Species of butterfly

Mycalesis subdita, the Tamil bushbrown, is a satyrine butterfly found in south India and Sri Lanka. It is not resolved whether this is a good species or is a subspecies of Mycalesis visala.

==Description==
Closely resembles in both seasonal forms Mycalesis mineus. The male can be discriminated by the sex-mark on the underside of the forewing: this is brown or ochraceous brown as in M. perseoides but very much longer and broader, extending to but not going beyond the transverse band crossing the wings.

Wet-Season Brood: Male and female. Upperside dark olivescent ochreous-brown, with a very faint pale transverse discal narrow fascia, and distinctly paler marginal lines; both most apparent in the female. Cilia cinereous-ochreous. Forewing more rounded at the apex than in Mycalesis visala; with a large prominent median ocellus.

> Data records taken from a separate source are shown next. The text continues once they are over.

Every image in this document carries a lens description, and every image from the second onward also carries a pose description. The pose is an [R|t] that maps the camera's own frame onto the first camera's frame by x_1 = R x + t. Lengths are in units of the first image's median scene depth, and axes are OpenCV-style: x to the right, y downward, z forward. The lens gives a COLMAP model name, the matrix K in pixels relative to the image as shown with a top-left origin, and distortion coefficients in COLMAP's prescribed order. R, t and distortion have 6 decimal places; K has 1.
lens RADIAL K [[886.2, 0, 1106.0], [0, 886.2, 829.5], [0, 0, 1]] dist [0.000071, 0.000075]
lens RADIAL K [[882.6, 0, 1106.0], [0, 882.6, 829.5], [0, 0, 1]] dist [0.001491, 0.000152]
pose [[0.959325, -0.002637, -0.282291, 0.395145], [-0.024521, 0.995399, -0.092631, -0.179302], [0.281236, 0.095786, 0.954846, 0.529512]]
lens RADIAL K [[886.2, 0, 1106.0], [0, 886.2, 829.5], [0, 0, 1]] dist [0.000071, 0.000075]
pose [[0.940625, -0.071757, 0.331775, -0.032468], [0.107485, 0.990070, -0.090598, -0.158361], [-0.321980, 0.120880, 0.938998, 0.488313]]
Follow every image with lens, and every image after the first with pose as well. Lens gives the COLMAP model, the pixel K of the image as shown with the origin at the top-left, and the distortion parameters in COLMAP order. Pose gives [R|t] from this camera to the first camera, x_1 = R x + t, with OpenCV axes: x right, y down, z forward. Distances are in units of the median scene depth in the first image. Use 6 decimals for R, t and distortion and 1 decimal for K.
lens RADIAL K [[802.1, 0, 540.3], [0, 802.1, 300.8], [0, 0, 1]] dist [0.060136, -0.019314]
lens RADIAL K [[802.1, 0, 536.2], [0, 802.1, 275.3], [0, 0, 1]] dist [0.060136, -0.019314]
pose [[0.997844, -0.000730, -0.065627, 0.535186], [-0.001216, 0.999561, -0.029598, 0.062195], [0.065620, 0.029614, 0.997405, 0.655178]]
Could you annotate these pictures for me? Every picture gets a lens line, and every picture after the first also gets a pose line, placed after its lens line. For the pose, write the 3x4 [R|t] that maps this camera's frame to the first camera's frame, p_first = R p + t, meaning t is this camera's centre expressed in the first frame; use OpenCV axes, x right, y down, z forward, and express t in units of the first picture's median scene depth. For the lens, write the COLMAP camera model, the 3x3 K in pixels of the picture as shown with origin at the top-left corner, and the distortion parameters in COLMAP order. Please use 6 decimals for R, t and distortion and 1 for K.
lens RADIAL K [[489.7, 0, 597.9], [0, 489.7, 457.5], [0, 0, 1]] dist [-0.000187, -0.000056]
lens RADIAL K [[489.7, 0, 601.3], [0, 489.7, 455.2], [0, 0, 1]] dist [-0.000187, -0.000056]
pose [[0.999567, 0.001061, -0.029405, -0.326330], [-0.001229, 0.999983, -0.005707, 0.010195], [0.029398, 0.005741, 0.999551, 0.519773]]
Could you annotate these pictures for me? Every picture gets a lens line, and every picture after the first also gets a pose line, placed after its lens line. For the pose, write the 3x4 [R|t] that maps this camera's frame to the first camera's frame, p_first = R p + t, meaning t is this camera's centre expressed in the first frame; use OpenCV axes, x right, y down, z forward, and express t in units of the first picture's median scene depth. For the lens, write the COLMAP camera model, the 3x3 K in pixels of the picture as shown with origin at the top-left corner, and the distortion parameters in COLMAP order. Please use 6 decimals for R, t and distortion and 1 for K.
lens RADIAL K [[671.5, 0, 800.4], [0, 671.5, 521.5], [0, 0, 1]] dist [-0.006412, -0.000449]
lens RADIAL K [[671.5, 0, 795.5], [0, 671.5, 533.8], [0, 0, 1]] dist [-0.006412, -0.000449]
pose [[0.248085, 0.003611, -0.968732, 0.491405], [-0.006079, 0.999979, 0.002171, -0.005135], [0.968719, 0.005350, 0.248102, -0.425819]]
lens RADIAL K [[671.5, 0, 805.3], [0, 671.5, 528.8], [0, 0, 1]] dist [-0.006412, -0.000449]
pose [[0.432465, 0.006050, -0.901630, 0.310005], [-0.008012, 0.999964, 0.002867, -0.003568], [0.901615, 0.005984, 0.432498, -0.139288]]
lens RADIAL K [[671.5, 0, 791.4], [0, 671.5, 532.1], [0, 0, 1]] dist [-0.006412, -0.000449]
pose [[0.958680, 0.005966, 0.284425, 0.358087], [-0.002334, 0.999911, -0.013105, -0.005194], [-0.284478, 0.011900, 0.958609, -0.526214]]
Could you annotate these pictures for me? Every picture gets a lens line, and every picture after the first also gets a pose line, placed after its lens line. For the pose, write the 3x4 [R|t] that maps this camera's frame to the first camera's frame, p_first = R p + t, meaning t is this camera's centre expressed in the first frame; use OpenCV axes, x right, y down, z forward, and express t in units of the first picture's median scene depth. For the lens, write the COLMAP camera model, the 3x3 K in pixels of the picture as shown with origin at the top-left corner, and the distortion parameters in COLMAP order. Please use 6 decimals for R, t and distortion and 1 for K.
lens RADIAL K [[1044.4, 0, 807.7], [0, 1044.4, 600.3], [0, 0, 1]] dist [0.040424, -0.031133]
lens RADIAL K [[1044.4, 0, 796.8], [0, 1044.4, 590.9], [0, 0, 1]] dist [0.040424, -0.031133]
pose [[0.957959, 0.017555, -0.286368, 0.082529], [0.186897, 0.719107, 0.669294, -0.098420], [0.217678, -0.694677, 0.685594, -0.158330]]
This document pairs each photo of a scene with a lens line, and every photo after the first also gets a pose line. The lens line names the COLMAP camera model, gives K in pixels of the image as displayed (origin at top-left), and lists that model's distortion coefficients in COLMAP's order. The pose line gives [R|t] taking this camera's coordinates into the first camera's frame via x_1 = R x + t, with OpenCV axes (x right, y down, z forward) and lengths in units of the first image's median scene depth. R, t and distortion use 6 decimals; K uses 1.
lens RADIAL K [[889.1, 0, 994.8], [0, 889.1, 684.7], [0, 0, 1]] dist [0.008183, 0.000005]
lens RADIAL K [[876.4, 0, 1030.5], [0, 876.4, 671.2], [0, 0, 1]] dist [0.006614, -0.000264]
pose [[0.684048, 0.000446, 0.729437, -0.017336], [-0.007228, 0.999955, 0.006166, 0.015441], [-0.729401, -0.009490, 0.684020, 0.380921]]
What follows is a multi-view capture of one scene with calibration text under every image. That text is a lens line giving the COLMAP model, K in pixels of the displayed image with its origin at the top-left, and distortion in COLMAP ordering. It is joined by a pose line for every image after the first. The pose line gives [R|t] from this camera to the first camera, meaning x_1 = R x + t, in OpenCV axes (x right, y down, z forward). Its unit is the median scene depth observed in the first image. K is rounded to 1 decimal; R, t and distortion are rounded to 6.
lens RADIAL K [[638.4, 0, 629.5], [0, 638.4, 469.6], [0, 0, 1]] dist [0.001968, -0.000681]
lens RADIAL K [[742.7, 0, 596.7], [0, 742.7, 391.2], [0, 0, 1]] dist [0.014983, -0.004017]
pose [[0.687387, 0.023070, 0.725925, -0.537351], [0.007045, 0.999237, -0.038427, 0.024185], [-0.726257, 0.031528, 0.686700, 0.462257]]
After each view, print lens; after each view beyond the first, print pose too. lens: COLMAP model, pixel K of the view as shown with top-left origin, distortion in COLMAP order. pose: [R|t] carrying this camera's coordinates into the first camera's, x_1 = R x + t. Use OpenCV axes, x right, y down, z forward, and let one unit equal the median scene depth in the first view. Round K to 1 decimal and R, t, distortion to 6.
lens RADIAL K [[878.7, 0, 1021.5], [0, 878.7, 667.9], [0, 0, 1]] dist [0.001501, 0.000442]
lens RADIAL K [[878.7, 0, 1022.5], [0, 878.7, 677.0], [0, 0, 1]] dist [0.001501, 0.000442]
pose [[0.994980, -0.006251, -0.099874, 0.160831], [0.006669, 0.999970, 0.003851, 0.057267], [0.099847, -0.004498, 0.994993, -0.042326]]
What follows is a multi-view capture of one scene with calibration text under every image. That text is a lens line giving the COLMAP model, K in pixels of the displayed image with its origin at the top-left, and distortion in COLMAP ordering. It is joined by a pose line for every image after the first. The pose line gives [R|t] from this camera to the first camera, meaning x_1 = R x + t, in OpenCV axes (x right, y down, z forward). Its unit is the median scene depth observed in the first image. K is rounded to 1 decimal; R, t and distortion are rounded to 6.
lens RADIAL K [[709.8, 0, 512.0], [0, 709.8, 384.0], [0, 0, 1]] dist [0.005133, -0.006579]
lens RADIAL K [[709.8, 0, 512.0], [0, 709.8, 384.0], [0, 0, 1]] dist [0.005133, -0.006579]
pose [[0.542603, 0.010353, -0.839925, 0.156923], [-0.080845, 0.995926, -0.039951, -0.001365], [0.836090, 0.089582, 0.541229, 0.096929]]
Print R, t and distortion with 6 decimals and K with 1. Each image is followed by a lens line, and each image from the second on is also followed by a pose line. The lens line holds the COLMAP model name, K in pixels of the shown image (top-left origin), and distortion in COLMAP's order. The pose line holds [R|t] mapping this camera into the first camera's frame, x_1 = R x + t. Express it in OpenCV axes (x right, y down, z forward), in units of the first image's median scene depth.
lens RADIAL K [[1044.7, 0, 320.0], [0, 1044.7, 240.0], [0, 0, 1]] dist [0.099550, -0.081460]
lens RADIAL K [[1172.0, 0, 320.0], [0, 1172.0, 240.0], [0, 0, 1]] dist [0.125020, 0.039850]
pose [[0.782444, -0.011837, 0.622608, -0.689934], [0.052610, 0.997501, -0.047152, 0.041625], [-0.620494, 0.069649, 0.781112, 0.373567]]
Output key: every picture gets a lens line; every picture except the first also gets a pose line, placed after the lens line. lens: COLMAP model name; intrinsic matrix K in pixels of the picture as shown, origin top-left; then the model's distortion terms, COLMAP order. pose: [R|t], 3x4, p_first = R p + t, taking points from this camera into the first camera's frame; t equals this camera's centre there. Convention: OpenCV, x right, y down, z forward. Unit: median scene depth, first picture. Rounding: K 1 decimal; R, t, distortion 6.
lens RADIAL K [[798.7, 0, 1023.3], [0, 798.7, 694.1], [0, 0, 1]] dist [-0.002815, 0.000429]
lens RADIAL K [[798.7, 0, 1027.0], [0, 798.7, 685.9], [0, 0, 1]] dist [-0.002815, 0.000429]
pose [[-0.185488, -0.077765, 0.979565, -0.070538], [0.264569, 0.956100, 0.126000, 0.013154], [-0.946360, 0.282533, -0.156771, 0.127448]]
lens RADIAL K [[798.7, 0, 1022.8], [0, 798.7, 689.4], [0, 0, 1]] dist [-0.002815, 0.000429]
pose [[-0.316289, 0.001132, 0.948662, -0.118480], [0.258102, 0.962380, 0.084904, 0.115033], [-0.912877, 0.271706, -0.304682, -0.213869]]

Hind-wing with one, occasionally two, small slightly defined median ocelli. Underside dark greyish ochreous-brown or fuliginous-brown; with a well-defined whitish transverse discal band, and marginal ochreous lines. Forewing with one small subapical ocellus and two conjoined lower median ocelli, the latter pair being disposed one between the middle and lower medians (which is the largest) and the other between the lower median and the submedian vein; the lowest ocellus, i.e., that between the median and submedian, being small and always present in both selves; both the upper and lower series are separately encircled by a pale greyish-white outer line. In some specimens, but rarely, there is a minute more or less complete contiguous ocellus between the middle and upper medians, and encircled within the pale outer line of the lower series. Again, rarely also a specimen of the female ocours, in which there is an additional upper minute ocellus (making six) disposed above the upper radial veinlet. Hindwing with seven prominent black ocelli, encompassed by a greyish-white wavy outer line. Male, on the underside of the forewing, with an elongated glandular patch of ochreous yellow scales upon the submedian vein extending from its middle to the discal pale band; and on the hindwing, above, with a subbasal tuft of pale hairs exserted or overlapping a glandular patch of ochreous yellow scales.

Dry-Season Brood: Male and female. Upperside similar to the wet-season brood. Underside paler in colour, either of a greyish or ochreous brown; the transverse discal whitish line very narrow, but distinct; the ordinary subbasal transverse wavy line generally apparent. Forewing with five very small ocelli disposed as in the ocellated brood, those of the female minute or anteriorly represented by white dots, the lowest one situated between the lower median and submedian vein being always present or indicated in both sexes. Hindwing with the ocelli also minute or anteriorly indicated by a white dot. Male with fin elongated glandular patch of yelloiv scales on underside of the forewing, and a yellow patch overlapped by the subcostal tuft on upperside of the hindwing.